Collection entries
§ §
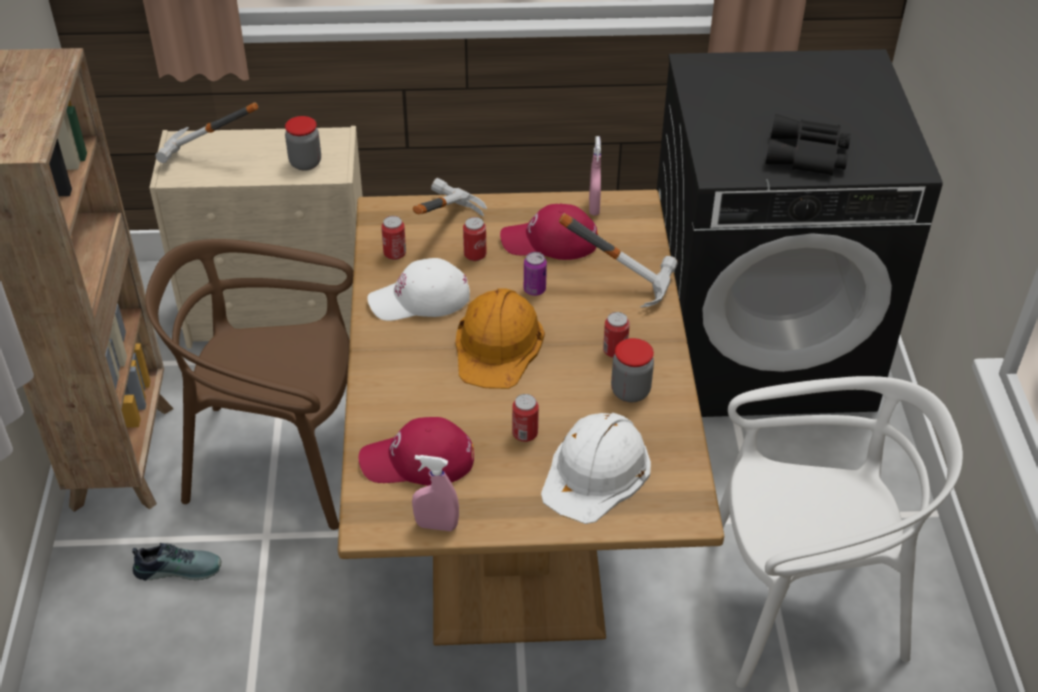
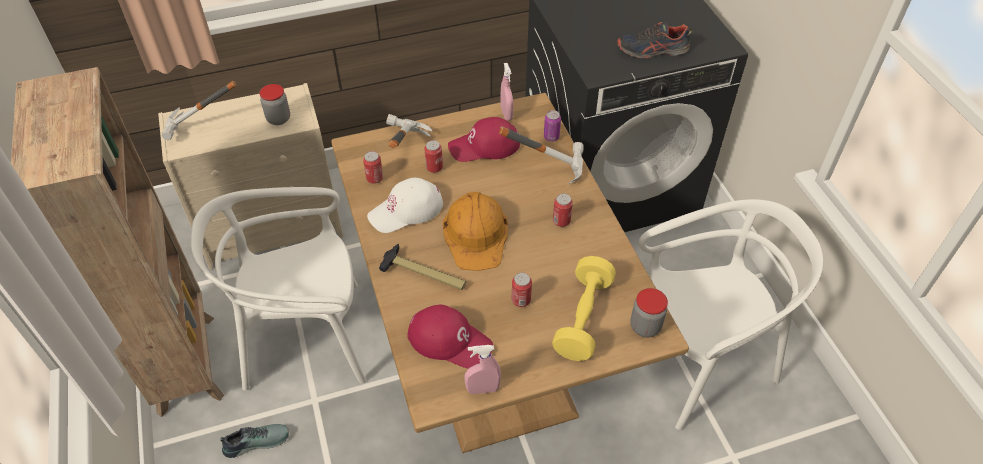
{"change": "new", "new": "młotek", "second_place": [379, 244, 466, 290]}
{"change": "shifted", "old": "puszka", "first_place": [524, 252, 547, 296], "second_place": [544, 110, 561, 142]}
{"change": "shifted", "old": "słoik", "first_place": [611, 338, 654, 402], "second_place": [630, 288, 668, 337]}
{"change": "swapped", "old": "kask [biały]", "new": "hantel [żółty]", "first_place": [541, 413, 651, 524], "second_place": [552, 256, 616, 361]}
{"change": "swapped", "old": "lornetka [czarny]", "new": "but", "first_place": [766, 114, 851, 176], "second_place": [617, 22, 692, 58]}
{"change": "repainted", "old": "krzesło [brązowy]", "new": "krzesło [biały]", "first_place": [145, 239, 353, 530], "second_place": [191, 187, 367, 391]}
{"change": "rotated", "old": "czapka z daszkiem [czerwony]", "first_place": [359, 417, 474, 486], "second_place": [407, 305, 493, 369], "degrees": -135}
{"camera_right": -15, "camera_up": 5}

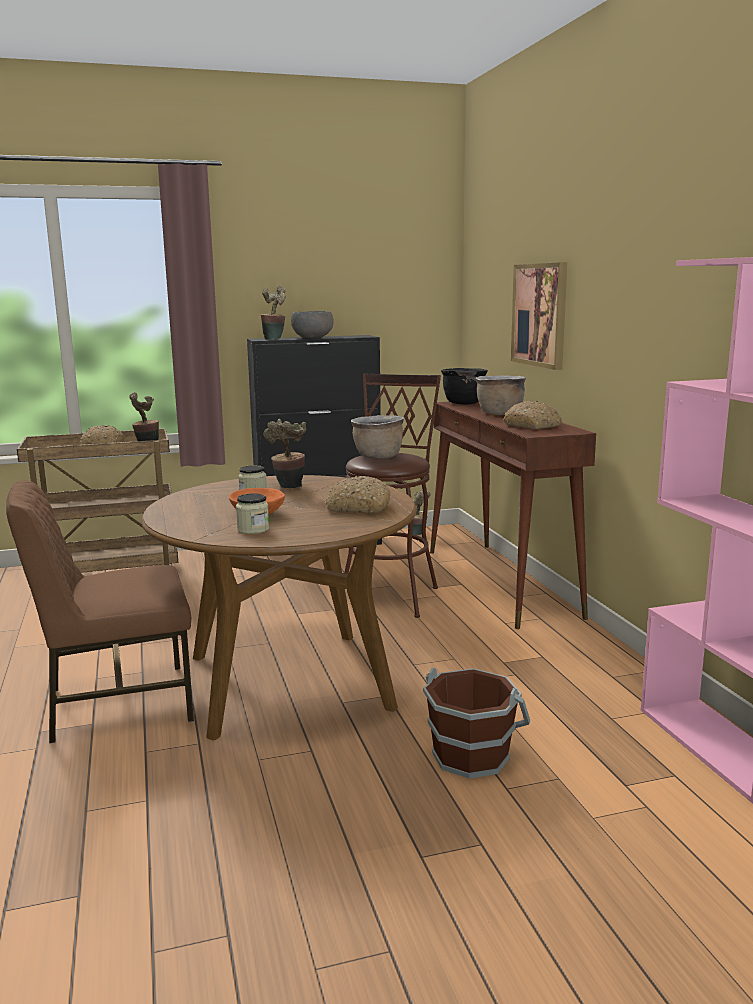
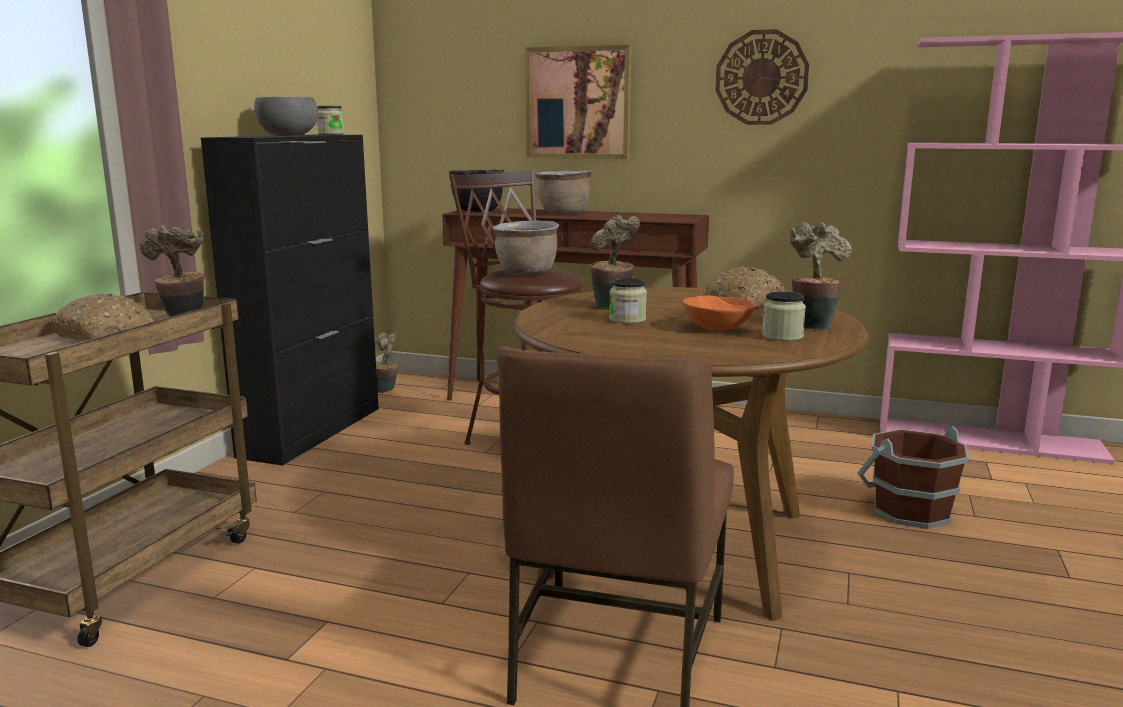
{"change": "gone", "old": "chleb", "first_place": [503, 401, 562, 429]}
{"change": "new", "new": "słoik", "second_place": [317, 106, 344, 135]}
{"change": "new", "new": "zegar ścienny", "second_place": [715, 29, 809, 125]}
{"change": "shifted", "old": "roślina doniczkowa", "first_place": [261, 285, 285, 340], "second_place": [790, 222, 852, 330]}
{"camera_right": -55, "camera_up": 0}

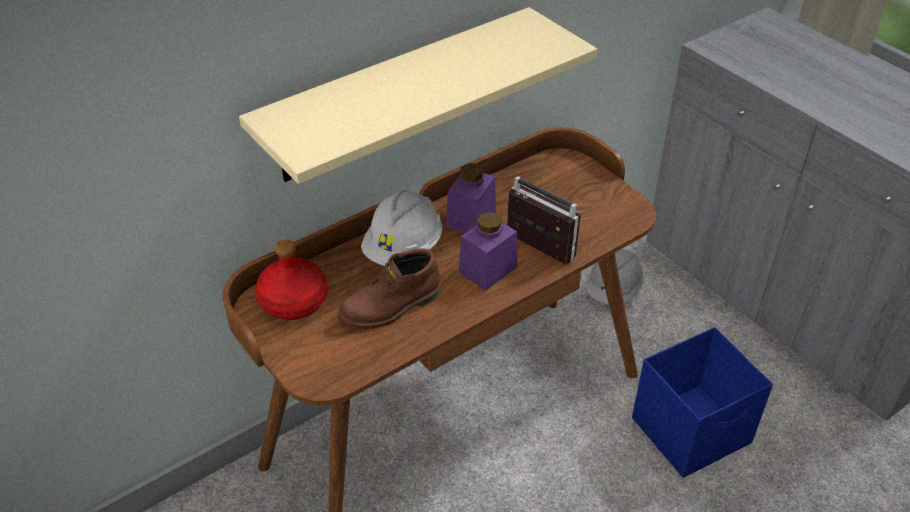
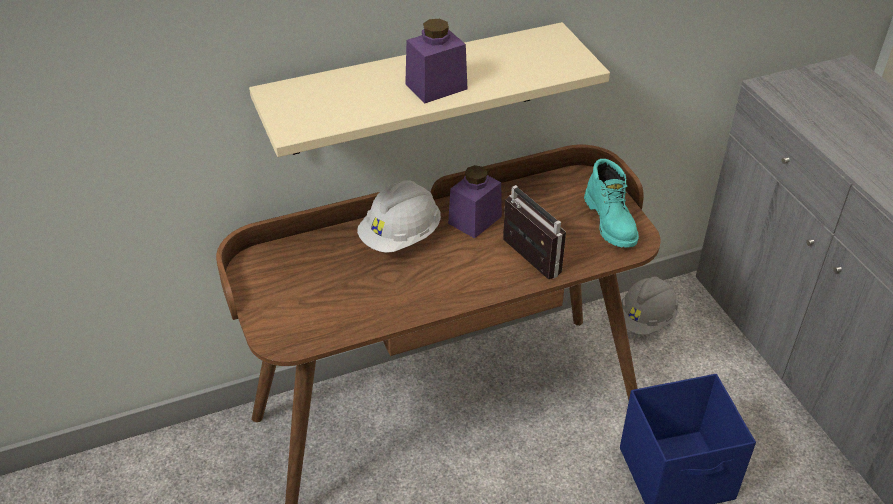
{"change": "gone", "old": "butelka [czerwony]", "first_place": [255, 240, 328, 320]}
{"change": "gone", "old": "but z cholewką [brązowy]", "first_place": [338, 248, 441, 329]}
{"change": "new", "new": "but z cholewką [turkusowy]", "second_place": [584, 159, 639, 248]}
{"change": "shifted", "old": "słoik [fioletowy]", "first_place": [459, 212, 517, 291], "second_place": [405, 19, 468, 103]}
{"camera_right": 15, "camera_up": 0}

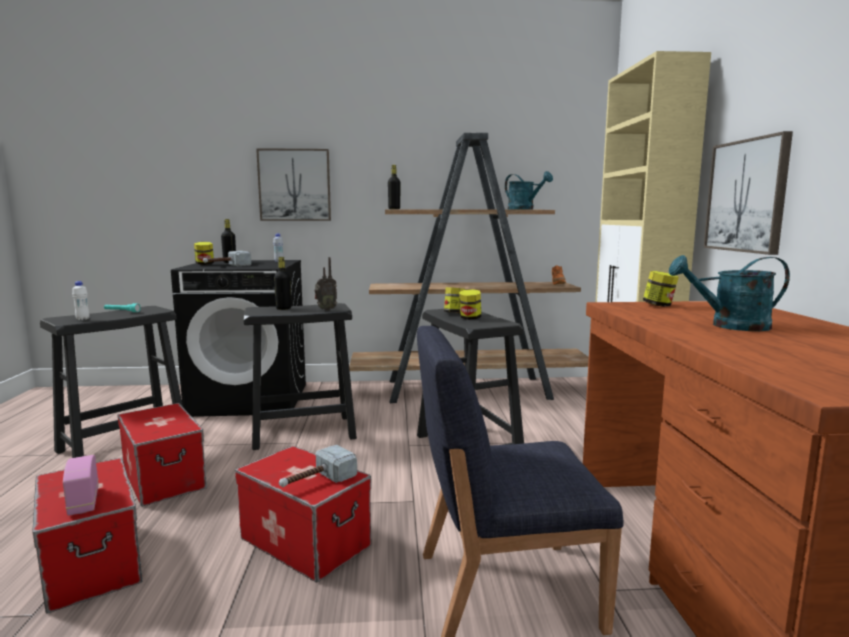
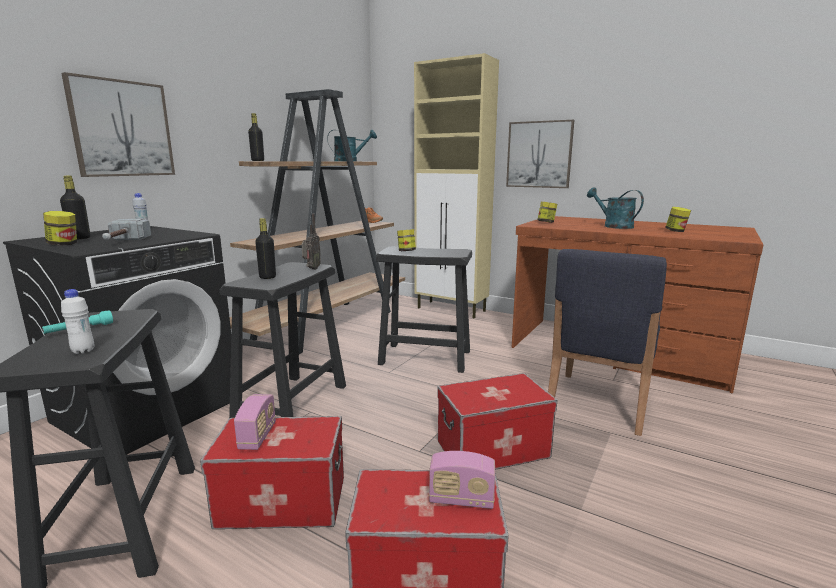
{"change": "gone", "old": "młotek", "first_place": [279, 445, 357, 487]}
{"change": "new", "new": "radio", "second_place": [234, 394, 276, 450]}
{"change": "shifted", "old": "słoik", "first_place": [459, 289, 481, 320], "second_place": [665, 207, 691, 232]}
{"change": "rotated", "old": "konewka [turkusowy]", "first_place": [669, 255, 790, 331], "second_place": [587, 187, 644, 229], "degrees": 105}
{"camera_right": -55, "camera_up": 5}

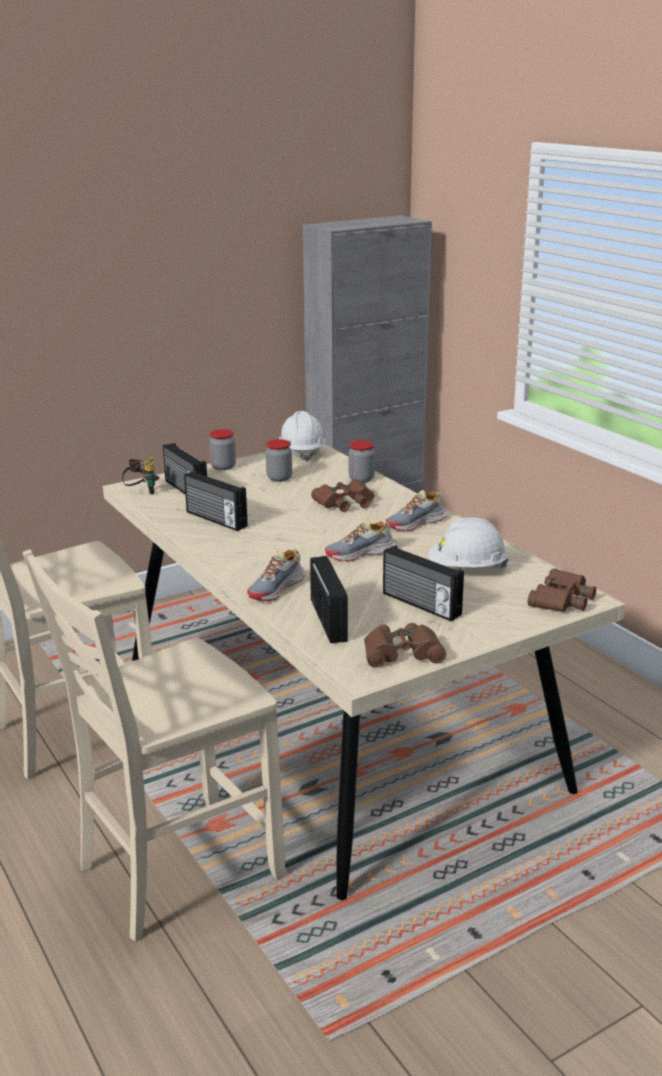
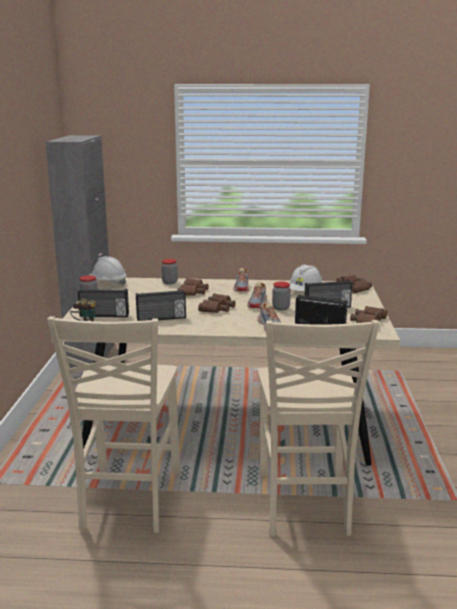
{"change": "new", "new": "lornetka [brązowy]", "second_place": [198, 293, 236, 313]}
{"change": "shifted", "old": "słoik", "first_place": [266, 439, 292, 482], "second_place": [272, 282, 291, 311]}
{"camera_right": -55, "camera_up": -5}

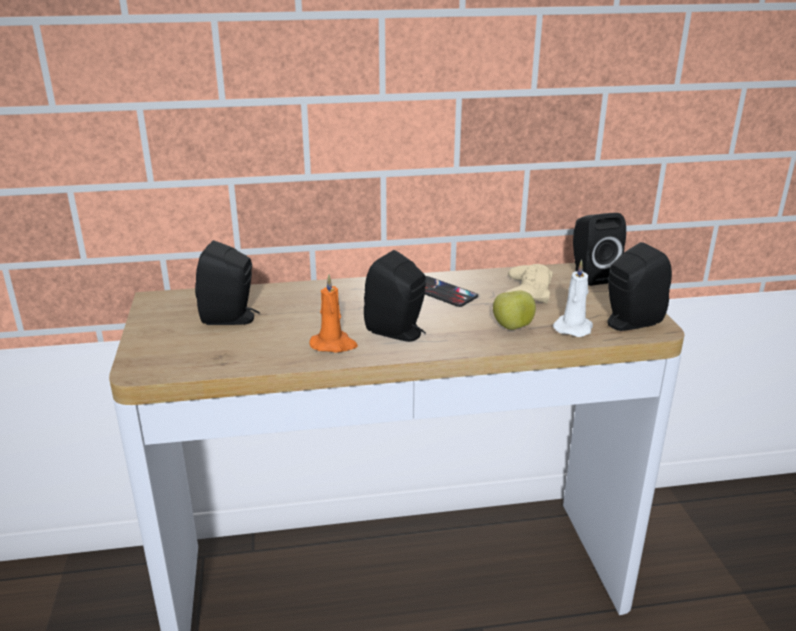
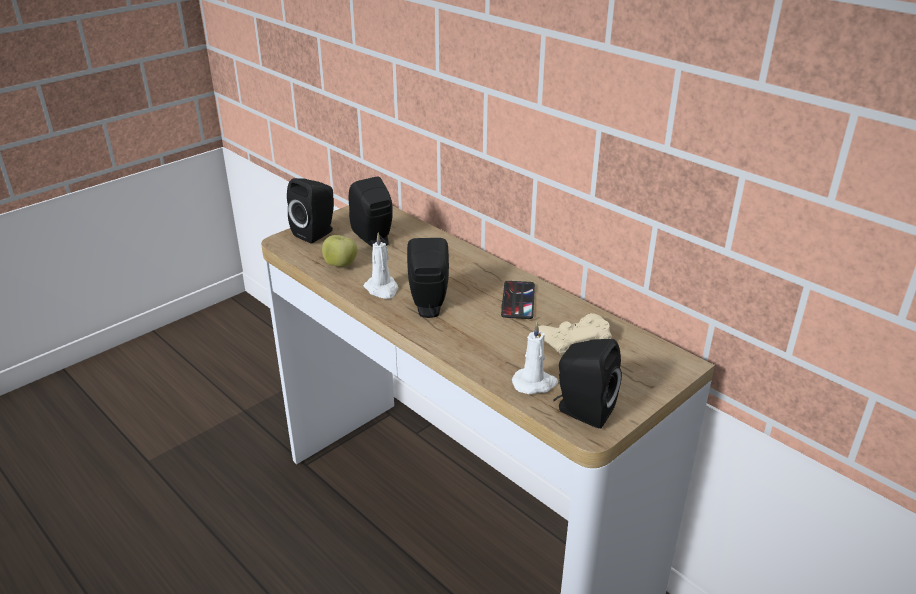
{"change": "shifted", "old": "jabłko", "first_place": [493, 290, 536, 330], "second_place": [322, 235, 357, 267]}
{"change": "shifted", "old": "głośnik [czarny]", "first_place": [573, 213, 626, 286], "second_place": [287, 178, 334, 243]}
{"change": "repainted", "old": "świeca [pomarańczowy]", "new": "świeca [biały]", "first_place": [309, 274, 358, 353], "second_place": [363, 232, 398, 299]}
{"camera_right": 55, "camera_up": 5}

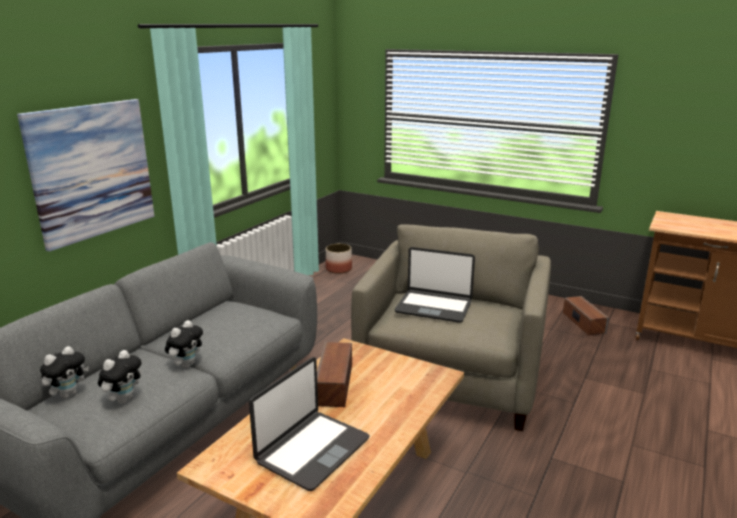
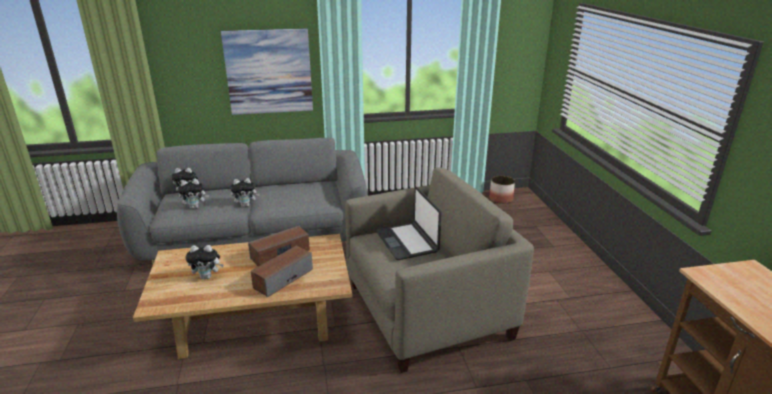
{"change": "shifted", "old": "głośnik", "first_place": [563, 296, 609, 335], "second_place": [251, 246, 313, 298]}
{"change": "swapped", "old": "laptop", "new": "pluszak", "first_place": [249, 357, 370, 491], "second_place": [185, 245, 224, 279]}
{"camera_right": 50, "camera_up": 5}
§ §
[EXERCISE OBJECTIVE]: Your reply should restate every entry exactly, with the pictures left out.

[SOLUTION TO THIS TASK]:
{"change": "new", "new": "młotek", "second_place": [379, 244, 466, 290]}
{"change": "shifted", "old": "puszka", "first_place": [524, 252, 547, 296], "second_place": [544, 110, 561, 142]}
{"change": "shifted", "old": "słoik", "first_place": [611, 338, 654, 402], "second_place": [630, 288, 668, 337]}
{"change": "swapped", "old": "kask [biały]", "new": "hantel [żółty]", "first_place": [541, 413, 651, 524], "second_place": [552, 256, 616, 361]}
{"change": "swapped", "old": "lornetka [czarny]", "new": "but", "first_place": [766, 114, 851, 176], "second_place": [617, 22, 692, 58]}
{"change": "repainted", "old": "krzesło [brązowy]", "new": "krzesło [biały]", "first_place": [145, 239, 353, 530], "second_place": [191, 187, 367, 391]}
{"change": "rotated", "old": "czapka z daszkiem [czerwony]", "first_place": [359, 417, 474, 486], "second_place": [407, 305, 493, 369], "degrees": -135}
{"camera_right": -15, "camera_up": 5}

{"change": "gone", "old": "chleb", "first_place": [503, 401, 562, 429]}
{"change": "new", "new": "słoik", "second_place": [317, 106, 344, 135]}
{"change": "new", "new": "zegar ścienny", "second_place": [715, 29, 809, 125]}
{"change": "shifted", "old": "roślina doniczkowa", "first_place": [261, 285, 285, 340], "second_place": [790, 222, 852, 330]}
{"camera_right": -55, "camera_up": 0}

{"change": "gone", "old": "butelka [czerwony]", "first_place": [255, 240, 328, 320]}
{"change": "gone", "old": "but z cholewką [brązowy]", "first_place": [338, 248, 441, 329]}
{"change": "new", "new": "but z cholewką [turkusowy]", "second_place": [584, 159, 639, 248]}
{"change": "shifted", "old": "słoik [fioletowy]", "first_place": [459, 212, 517, 291], "second_place": [405, 19, 468, 103]}
{"camera_right": 15, "camera_up": 0}

{"change": "gone", "old": "młotek", "first_place": [279, 445, 357, 487]}
{"change": "new", "new": "radio", "second_place": [234, 394, 276, 450]}
{"change": "shifted", "old": "słoik", "first_place": [459, 289, 481, 320], "second_place": [665, 207, 691, 232]}
{"change": "rotated", "old": "konewka [turkusowy]", "first_place": [669, 255, 790, 331], "second_place": [587, 187, 644, 229], "degrees": 105}
{"camera_right": -55, "camera_up": 5}

{"change": "new", "new": "lornetka [brązowy]", "second_place": [198, 293, 236, 313]}
{"change": "shifted", "old": "słoik", "first_place": [266, 439, 292, 482], "second_place": [272, 282, 291, 311]}
{"camera_right": -55, "camera_up": -5}

{"change": "shifted", "old": "jabłko", "first_place": [493, 290, 536, 330], "second_place": [322, 235, 357, 267]}
{"change": "shifted", "old": "głośnik [czarny]", "first_place": [573, 213, 626, 286], "second_place": [287, 178, 334, 243]}
{"change": "repainted", "old": "świeca [pomarańczowy]", "new": "świeca [biały]", "first_place": [309, 274, 358, 353], "second_place": [363, 232, 398, 299]}
{"camera_right": 55, "camera_up": 5}

{"change": "shifted", "old": "głośnik", "first_place": [563, 296, 609, 335], "second_place": [251, 246, 313, 298]}
{"change": "swapped", "old": "laptop", "new": "pluszak", "first_place": [249, 357, 370, 491], "second_place": [185, 245, 224, 279]}
{"camera_right": 50, "camera_up": 5}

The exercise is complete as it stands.